### Aufgabendetails
Gib alle Zeilen der folgenden Daten wortgetreu wieder. Lass die Bilder in deiner Antwort weg.

### Bereitgestellte Daten
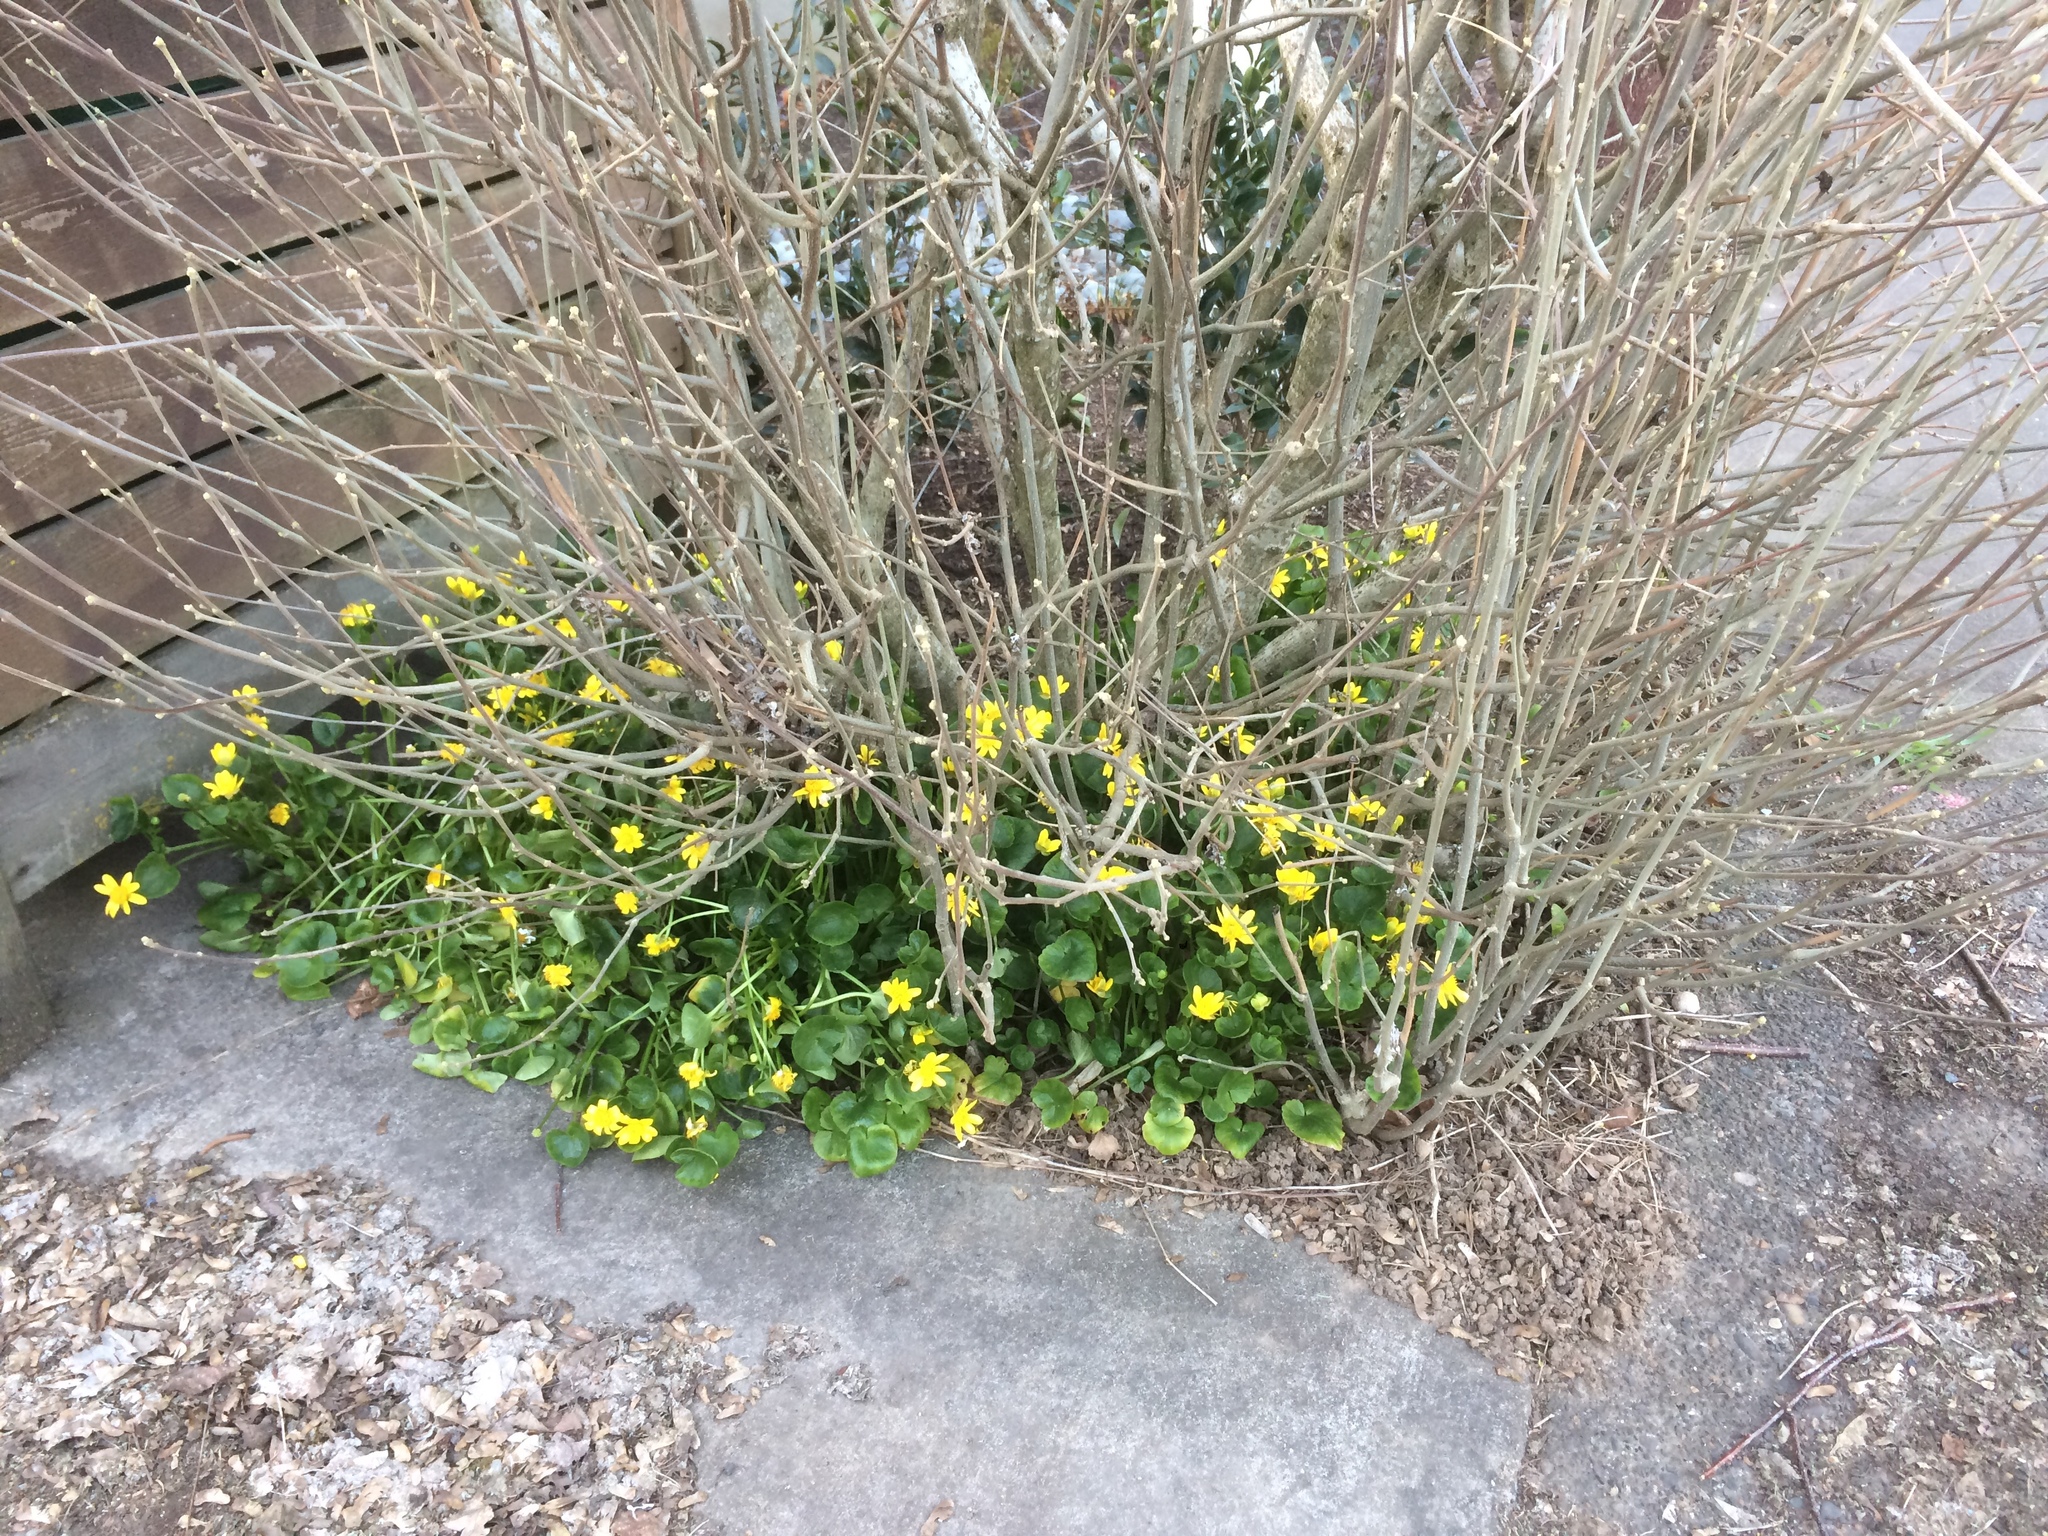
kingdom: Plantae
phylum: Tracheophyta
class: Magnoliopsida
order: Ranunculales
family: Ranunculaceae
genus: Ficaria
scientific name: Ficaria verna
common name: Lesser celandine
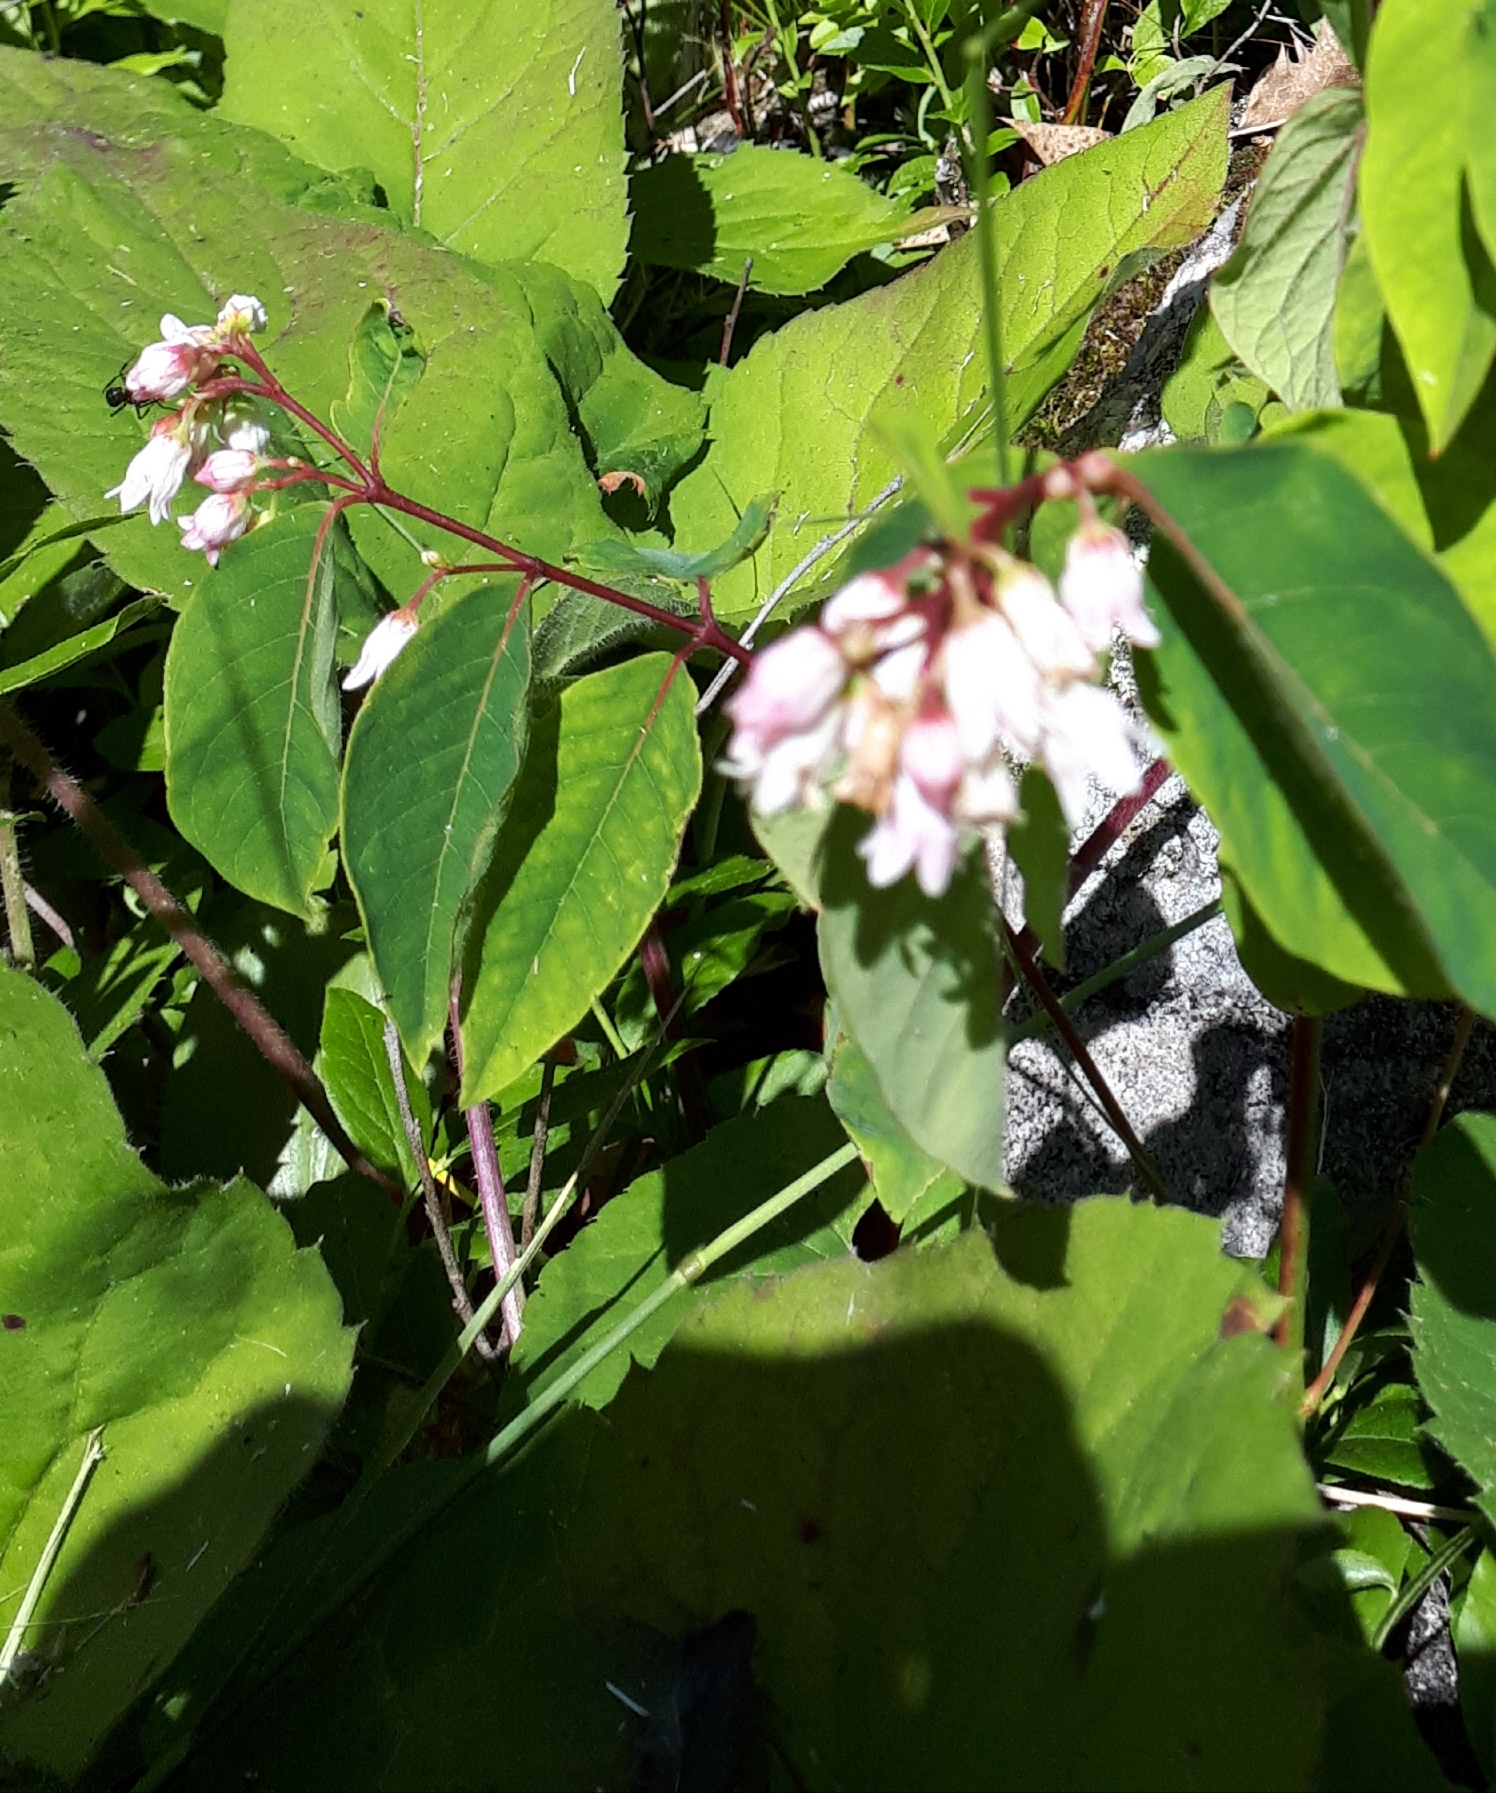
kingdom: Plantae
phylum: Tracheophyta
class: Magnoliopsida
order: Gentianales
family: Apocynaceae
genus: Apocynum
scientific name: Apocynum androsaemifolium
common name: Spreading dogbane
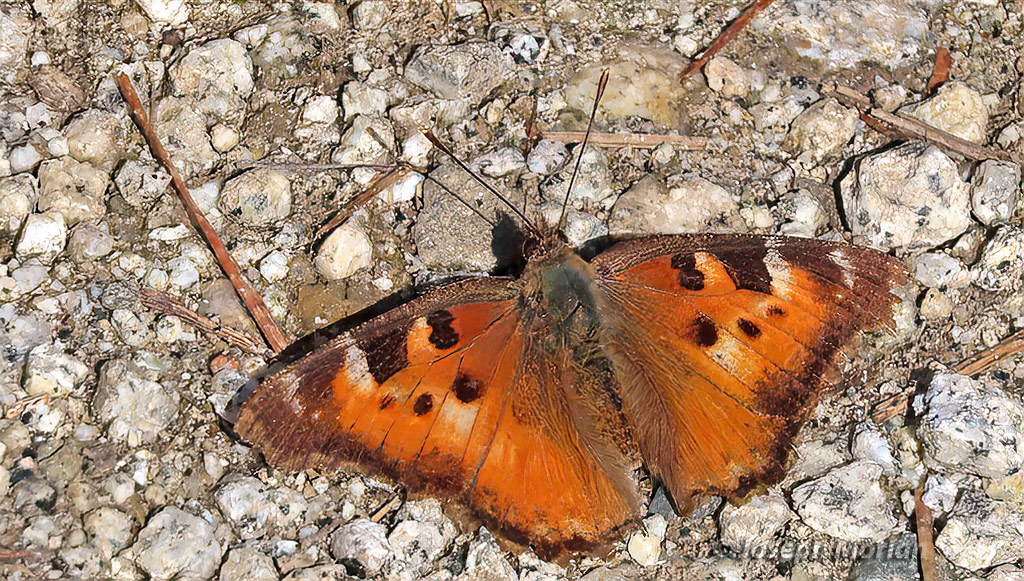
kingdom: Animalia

### Schriftliche Antwort
kingdom: Plantae
phylum: Tracheophyta
class: Magnoliopsida
order: Ranunculales
family: Ranunculaceae
genus: Ficaria
scientific name: Ficaria verna
common name: Lesser celandine
kingdom: Plantae
phylum: Tracheophyta
class: Magnoliopsida
order: Gentianales
family: Apocynaceae
genus: Apocynum
scientific name: Apocynum androsaemifolium
common name: Spreading dogbane
kingdom: Animalia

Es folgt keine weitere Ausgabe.